Штурмбанфюрер доктор Кериг, мой начальник, с мрачным видом выслушал от меня рапорт. «Это все?» — «Я не все расслышал, штурмбанфюрер». Он скривился, принялся рассеянно перекладывать бумаги. «Я не понимаю. Кто, в конце концов, будет нами командовать? Рейхенау или Йекельн? А бригадефюрер Раш? Он где?» — «Я не знаю, штурмбанфюрер». — «Да, прямо скажем, не слишком много вы знаете, оберштурмфюрер. Идите».

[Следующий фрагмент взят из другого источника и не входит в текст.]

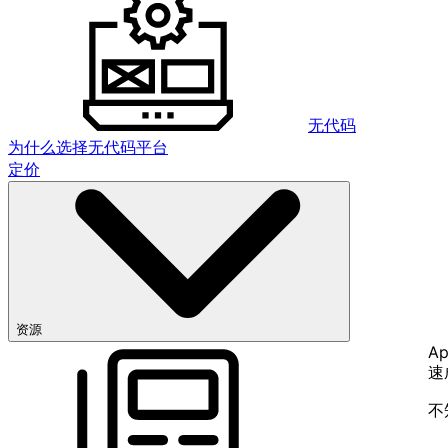
无代码
为什么选择无代码平台
定价
资源
Ap
速
不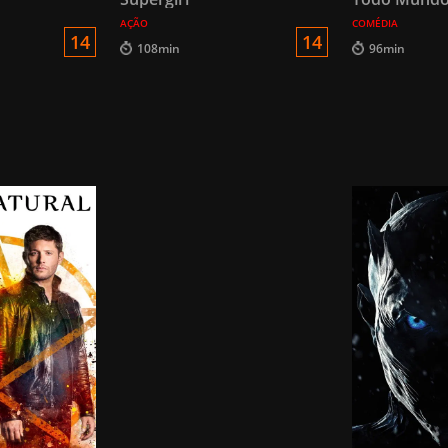
AÇÃO
COMÉDIA
14
14
108min
96min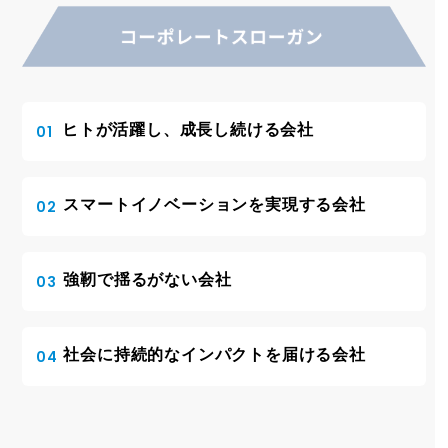
ヒトが活躍し、成長し続ける会社
01
スマートイノベーションを実現する会社
02
強靭で揺るがない会社
03
社会に持続的なインパクトを届ける会社
04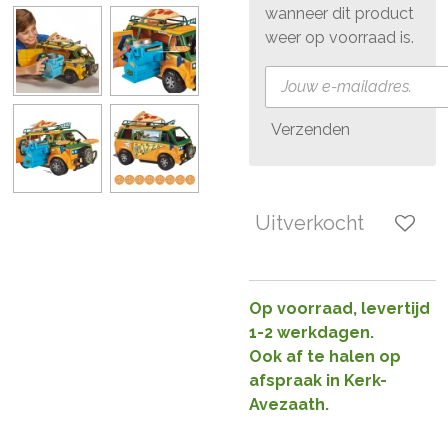
wanneer dit product
weer op voorraad is.
Verzenden
Uitverkocht
Op voorraad, levertijd
1-2 werkdagen.
Ook af te halen op
afspraak in Kerk-
Avezaath.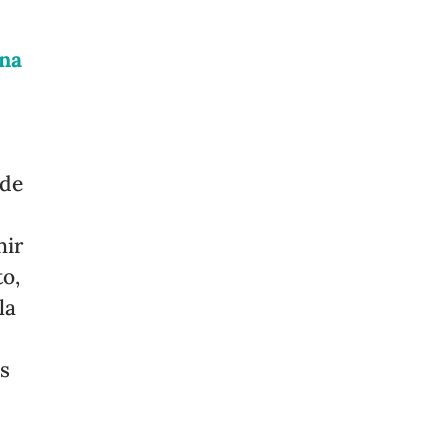
na
 de
nir
o,
la
as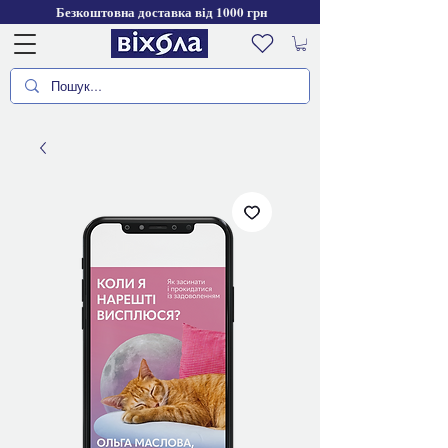
Безкоштовна доставка від 1000 грн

Назавтра Блобель созвал всех офицеров. Рано утром человек двадцать уехали с Кальсеном. «Я отправил его с форкомандой в Луцк. Все подразделение соединится с ними через один-два дня. Там пока разместится наш Генеральный штаб. АОК также будет переведен в Луцк. Наши дивизионы быстро продвигаются вперед, пора браться за работу. Я жду инструкций обергруппенфюрера Йекельна». Сорокашестилетний Йекельн, ветеран Партии, был командующим частями СС и полиции Юга России, ХССП; то есть все формирования CC, действующие на этой территории, включая наше, так или иначе находились в его ведении. Кериг все пытался выяснить, кому мы подчиняемся. «Итак, мы выступаем под командованием обергруппенфюрера?» — «В административных вопросах нами руководит 6-я армия, а нашу тактику определяют приказы ХССП и РСХА, Главного управления имперской безопасности, переданные через группенштаб. Теперь понятно?» Кериг покачал головой и вздохнул: «Не совсем, но я надеюсь, что детали постепенно прояснятся». Блобель побагровел: «Вам все доходчиво объяснили еще в Претче, черт возьми!» Кериг сохранял спокойствие. «В Претче, штандартенфюрер, нам совершенно ничего не объяснили. Нас потчевали речами и устраивали спортивные тренировки. Не более того. Я вам напоминаю, что на собрание с группенфюрером Гейдрихом на прошлой неделе представители СД приглашены не были. Уверен, для этого нашлись веские основания, но факт остается фактом: я до сих пор не имею ни малейшего представления о том, что вменяется мне в обязанности кроме составления рапортов о настроениях и поведении солдат вермахта». Он повернулся к Фогту, начальнику Четвертого управления: «Вы же присутствовали на том собрании. Как только наши задачи будут определены, мы начнем их выполнять». Фогт, явно смущенный, постукивал ручкой по столу. Блобель, мрачно уставившись в одну точку на стене, втягивал щеки и жевал их. «Ладно, — рявкнул он. — В любом случае, сегодня вечером сюда прибывает обергруппенфюрер. Завтра и обсудим».